A shibboleth is a word that some people pronounce in a characteristic way, so they can be recognised by listening carefully. The word goes back to the Bible, Judges 12: 6, (King James Bible "Authorized Version", Pure Cambridge Edition) that reads:
Then said they unto him, Say now Shibboleth: and he said Sibboleth: for he could not frame to pronounce it right. Then they took him, and slew him at the passages of Jordan: and there fell at that time of the Ephraimites forty and two thousand.
Many other shibboleth-episodes happened in the course of history: Between September 28 and October 8 1938 the Generalísimo Rafael Leónidas Trujillo, at the time dictator of the Dominican Republic, had his army kill around 15.000 of migrant Haitian sugar cane workers. Because the Dominican Republic has such a diversity of racial types living in harmony, the Haitians were identified for murder by their inability to pronounce the word "perejil" (Spanish for "parsley."). Some histories refer to this as The Parsley Massacre The river where the bodies were dumped was known as Río Dajabón and fixed the frontier between the Dominican Republic and the Republic of Haiti, it is now aptly known as Rio Masacre (Massacre River.)

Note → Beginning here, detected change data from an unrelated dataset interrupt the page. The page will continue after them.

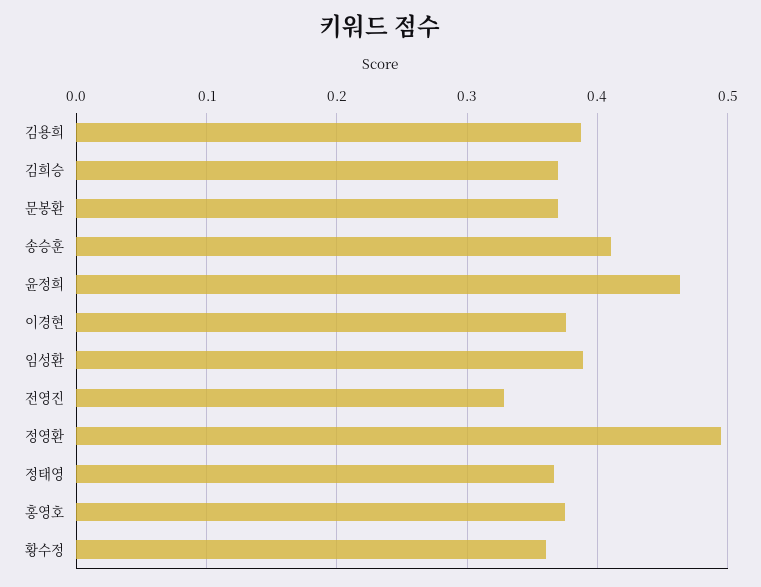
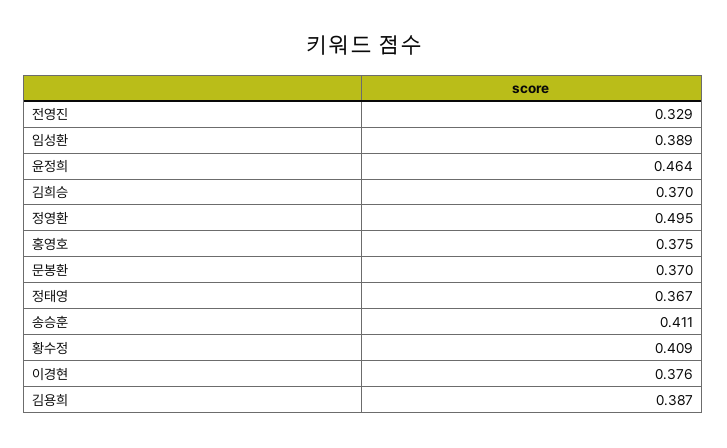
황수정: 0.36 -> 0.409

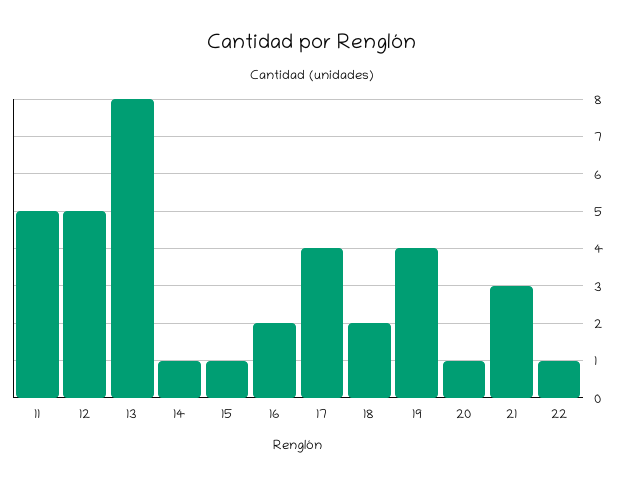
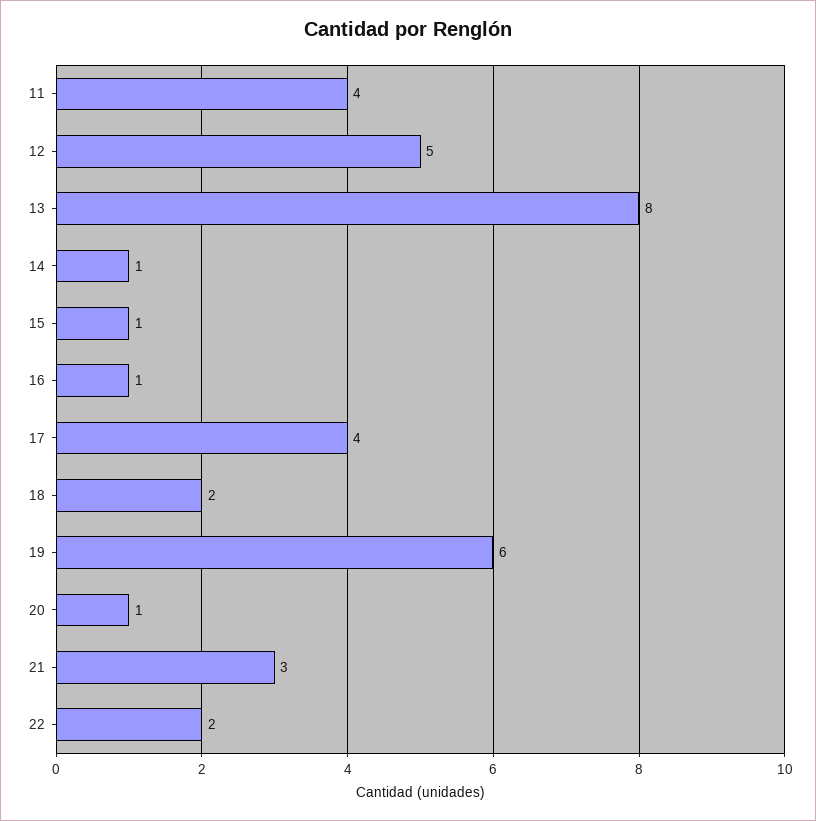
11: 5 -> 4
16: 2 -> 1
19: 4 -> 6
22: 1 -> 2

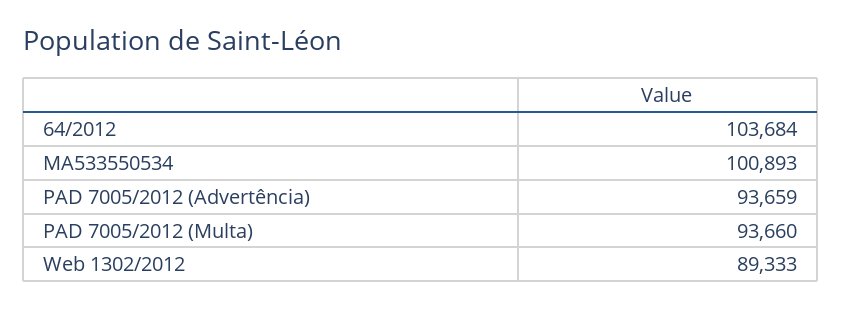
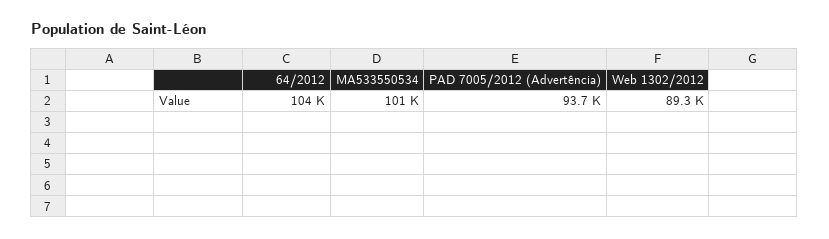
PAD 7005/2012 (Multa): 93660 -> none

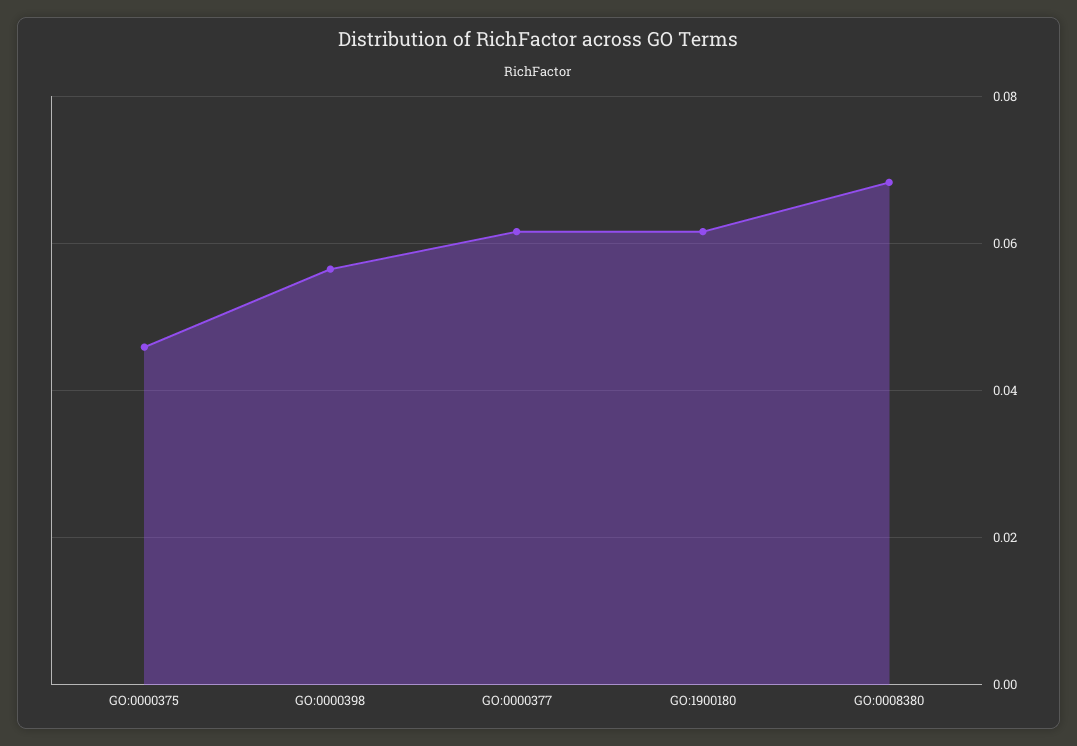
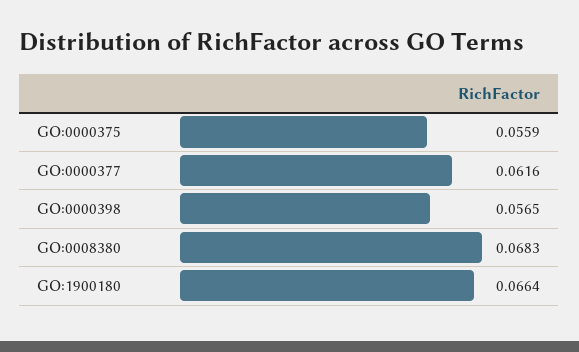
GO:0000375: 0.046 -> 0.0559
GO:1900180: 0.062 -> 0.0664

Germans are apparently unable to pronounce the English word “squirrel”, or so is claimed: This could come in handy if ever Germans have to be identified (if suspected of spying, for instance. Or of Rechthaberei, if that in itself does not give them away).
But the point is: there is no translation of this word into Spanish or German. Despite the fact that both languages have a thorough Bible tradition. They should know the word, to be prepared against the concept lurking beneath.